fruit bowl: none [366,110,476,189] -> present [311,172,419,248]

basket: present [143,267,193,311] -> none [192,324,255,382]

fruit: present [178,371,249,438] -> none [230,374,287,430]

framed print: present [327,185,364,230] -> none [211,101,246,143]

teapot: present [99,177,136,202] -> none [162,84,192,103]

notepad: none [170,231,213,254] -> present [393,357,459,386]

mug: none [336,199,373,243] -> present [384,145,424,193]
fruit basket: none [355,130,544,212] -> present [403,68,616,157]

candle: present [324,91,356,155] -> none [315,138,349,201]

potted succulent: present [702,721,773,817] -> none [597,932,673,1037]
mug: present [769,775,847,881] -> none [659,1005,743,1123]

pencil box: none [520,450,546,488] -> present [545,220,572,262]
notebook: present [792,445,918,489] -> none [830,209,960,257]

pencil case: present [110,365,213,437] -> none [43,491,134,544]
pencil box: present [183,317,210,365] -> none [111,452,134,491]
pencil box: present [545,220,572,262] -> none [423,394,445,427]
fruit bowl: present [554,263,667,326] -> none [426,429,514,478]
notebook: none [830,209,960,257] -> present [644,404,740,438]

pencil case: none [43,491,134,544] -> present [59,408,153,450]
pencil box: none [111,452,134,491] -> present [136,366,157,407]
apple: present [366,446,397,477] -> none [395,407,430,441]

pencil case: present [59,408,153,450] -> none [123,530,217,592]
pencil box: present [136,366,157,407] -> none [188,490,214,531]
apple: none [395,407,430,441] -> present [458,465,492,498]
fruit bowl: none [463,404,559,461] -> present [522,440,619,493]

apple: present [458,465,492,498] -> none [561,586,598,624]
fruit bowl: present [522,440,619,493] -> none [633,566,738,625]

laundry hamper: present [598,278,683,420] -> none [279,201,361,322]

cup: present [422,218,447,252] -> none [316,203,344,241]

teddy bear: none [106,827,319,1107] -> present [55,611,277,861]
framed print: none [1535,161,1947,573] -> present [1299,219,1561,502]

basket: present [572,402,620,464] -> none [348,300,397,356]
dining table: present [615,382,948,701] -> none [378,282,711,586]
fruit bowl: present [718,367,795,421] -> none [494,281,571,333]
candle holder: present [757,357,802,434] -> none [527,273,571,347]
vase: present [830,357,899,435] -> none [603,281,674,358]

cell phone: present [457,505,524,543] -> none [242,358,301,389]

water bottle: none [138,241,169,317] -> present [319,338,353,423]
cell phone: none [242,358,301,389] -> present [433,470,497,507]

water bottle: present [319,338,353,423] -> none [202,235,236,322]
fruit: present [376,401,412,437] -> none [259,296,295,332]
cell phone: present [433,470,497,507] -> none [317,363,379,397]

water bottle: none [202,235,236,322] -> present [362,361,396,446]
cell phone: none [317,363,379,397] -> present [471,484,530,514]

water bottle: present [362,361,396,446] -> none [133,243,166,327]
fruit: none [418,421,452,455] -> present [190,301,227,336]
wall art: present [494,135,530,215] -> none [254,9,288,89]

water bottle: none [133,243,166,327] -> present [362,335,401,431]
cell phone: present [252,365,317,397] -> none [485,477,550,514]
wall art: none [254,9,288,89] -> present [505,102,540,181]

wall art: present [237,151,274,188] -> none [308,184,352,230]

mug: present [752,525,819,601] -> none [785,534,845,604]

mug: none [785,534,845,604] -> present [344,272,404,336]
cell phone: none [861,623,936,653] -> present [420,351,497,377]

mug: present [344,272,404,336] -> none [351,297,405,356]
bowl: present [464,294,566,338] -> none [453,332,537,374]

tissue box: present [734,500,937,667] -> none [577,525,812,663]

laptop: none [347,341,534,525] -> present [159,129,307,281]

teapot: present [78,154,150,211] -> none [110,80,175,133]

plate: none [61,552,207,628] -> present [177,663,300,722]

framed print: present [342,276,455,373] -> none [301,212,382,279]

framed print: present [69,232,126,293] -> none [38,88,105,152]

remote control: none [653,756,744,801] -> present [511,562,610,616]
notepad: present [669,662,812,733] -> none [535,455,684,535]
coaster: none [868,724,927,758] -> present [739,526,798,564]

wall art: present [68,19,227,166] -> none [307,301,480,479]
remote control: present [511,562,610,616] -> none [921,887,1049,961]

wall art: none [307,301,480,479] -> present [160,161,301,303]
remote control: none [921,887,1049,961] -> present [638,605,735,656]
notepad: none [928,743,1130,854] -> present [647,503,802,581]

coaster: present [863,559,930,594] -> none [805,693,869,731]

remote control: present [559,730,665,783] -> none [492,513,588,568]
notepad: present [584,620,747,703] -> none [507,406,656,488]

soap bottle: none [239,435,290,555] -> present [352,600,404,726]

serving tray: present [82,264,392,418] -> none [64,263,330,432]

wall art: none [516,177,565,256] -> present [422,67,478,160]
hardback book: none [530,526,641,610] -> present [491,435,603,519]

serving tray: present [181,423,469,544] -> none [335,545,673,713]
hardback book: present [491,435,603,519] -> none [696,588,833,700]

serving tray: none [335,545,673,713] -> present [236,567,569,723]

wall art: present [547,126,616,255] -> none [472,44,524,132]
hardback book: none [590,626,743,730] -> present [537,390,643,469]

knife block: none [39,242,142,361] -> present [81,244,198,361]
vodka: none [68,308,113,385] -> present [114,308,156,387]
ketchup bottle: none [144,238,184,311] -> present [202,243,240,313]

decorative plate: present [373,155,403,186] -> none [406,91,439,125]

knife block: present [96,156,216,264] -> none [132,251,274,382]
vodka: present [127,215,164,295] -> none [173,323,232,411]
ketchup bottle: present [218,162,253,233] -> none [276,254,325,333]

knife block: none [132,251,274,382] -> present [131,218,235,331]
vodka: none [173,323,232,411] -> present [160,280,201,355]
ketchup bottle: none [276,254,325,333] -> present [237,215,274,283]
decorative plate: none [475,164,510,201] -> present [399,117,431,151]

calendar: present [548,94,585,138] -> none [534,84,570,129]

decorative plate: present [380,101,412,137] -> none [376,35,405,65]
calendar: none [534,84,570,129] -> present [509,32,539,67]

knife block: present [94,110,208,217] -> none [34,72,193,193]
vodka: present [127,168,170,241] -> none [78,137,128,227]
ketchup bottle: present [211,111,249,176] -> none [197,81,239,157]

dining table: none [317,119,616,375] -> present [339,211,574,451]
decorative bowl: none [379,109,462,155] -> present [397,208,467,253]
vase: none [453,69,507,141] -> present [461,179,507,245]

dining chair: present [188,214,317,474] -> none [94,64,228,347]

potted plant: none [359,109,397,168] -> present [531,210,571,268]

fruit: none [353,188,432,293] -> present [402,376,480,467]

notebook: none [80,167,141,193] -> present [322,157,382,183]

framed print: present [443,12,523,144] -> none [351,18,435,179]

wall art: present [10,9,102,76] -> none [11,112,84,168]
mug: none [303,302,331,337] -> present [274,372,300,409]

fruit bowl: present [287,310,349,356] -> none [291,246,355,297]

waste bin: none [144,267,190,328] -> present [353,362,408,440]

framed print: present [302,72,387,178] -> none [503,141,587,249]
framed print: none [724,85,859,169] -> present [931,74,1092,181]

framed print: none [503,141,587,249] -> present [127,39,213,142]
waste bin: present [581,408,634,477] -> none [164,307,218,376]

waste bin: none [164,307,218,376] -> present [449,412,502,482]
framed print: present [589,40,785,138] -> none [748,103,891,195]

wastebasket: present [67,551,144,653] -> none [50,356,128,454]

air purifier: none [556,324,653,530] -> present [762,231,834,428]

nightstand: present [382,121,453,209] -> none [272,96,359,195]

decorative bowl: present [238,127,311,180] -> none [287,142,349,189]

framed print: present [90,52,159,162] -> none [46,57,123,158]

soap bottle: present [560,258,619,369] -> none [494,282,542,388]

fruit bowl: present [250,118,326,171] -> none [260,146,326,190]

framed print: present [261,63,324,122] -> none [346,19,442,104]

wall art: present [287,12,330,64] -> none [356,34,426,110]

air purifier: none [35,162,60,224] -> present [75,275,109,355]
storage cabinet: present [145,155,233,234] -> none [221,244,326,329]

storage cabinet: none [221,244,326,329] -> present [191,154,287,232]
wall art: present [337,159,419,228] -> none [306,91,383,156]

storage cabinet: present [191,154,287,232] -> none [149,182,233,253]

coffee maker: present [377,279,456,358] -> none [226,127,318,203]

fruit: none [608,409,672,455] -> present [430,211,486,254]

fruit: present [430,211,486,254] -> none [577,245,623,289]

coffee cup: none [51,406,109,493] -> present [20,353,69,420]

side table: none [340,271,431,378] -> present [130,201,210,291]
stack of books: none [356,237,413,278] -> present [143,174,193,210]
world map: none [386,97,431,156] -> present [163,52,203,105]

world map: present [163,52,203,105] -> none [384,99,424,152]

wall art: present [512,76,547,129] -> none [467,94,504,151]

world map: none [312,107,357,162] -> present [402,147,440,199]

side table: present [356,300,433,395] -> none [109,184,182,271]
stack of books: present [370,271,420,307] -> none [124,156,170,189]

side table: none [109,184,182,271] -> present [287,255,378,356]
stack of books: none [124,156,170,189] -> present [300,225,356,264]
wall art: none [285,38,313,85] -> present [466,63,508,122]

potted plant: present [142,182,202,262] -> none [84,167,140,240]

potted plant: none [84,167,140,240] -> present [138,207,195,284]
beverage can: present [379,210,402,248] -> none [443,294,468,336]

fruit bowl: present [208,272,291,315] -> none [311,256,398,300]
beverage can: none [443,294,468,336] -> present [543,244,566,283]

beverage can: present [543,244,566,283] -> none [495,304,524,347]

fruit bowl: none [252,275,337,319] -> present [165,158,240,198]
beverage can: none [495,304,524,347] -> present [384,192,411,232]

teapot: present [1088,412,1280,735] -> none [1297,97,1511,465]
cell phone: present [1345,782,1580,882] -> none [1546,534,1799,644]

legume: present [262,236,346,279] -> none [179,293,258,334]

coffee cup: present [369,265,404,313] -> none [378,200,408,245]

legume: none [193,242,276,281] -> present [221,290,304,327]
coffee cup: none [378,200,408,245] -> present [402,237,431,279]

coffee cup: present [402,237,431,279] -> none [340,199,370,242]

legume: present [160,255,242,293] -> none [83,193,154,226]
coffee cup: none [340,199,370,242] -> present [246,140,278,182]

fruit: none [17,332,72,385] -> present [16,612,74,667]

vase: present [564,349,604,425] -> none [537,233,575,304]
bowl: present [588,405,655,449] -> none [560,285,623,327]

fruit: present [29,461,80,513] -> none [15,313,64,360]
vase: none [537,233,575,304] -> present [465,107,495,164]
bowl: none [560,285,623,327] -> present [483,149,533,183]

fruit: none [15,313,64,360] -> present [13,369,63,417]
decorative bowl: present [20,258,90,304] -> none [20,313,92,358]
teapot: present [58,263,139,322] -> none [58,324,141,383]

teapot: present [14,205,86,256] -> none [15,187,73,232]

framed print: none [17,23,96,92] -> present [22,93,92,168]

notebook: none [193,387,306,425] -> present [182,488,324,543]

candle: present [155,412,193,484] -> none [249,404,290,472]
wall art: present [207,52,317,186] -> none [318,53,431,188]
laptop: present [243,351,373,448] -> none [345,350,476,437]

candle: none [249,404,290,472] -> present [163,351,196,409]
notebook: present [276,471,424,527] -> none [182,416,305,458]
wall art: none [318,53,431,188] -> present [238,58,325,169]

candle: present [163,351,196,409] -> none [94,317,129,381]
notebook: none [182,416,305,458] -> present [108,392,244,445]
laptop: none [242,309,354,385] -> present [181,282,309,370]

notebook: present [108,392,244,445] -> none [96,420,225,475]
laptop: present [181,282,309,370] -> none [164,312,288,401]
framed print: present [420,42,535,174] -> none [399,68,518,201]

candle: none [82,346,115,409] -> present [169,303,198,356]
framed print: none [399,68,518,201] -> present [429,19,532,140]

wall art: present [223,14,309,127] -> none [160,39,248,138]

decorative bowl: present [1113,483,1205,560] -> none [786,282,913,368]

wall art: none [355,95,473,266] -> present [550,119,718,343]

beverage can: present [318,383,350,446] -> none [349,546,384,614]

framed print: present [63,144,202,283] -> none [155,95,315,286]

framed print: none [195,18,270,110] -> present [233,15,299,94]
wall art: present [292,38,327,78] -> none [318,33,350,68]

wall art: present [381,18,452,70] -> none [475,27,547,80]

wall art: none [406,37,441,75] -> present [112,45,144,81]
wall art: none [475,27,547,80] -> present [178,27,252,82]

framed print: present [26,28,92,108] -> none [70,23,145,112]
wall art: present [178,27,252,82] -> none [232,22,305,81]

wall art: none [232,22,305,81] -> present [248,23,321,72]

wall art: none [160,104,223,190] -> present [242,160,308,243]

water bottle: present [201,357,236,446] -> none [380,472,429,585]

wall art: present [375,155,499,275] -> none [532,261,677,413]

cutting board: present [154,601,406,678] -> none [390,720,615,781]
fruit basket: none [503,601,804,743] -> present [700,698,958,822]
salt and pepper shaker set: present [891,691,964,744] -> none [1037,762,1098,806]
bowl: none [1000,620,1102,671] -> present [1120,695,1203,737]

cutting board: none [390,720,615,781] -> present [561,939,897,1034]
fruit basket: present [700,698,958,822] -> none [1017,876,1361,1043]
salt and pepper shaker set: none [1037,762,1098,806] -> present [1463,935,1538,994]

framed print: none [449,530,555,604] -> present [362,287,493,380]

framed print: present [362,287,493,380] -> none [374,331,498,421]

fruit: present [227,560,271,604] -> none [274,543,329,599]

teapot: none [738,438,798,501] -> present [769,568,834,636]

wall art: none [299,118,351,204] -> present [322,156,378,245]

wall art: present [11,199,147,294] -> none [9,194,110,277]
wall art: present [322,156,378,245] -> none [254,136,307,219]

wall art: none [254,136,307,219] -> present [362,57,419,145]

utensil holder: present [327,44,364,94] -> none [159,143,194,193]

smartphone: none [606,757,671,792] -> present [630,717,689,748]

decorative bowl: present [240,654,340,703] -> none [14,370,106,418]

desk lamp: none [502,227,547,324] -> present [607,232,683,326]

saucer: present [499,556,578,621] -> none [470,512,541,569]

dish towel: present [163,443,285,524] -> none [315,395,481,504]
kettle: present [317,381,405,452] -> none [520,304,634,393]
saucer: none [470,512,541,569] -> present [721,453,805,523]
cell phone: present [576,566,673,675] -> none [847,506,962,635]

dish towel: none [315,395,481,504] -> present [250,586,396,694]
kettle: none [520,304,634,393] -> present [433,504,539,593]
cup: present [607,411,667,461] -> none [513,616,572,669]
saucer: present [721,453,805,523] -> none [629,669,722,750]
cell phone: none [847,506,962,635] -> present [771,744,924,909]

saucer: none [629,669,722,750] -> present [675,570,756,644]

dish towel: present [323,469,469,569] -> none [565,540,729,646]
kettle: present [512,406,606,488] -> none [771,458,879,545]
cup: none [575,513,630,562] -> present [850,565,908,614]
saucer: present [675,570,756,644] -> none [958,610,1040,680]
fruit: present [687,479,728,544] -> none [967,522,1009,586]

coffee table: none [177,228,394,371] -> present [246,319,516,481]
-----
Copy back the listing above exactly, but only from the line with "notebook: present [276,471,424,527]" through the line with "laptop: present [181,282,309,370]", both ends included.

=== Response to the exercise ===
notebook: present [276,471,424,527] -> none [182,416,305,458]
wall art: none [318,53,431,188] -> present [238,58,325,169]

candle: present [163,351,196,409] -> none [94,317,129,381]
notebook: none [182,416,305,458] -> present [108,392,244,445]
laptop: none [242,309,354,385] -> present [181,282,309,370]

notebook: present [108,392,244,445] -> none [96,420,225,475]
laptop: present [181,282,309,370] -> none [164,312,288,401]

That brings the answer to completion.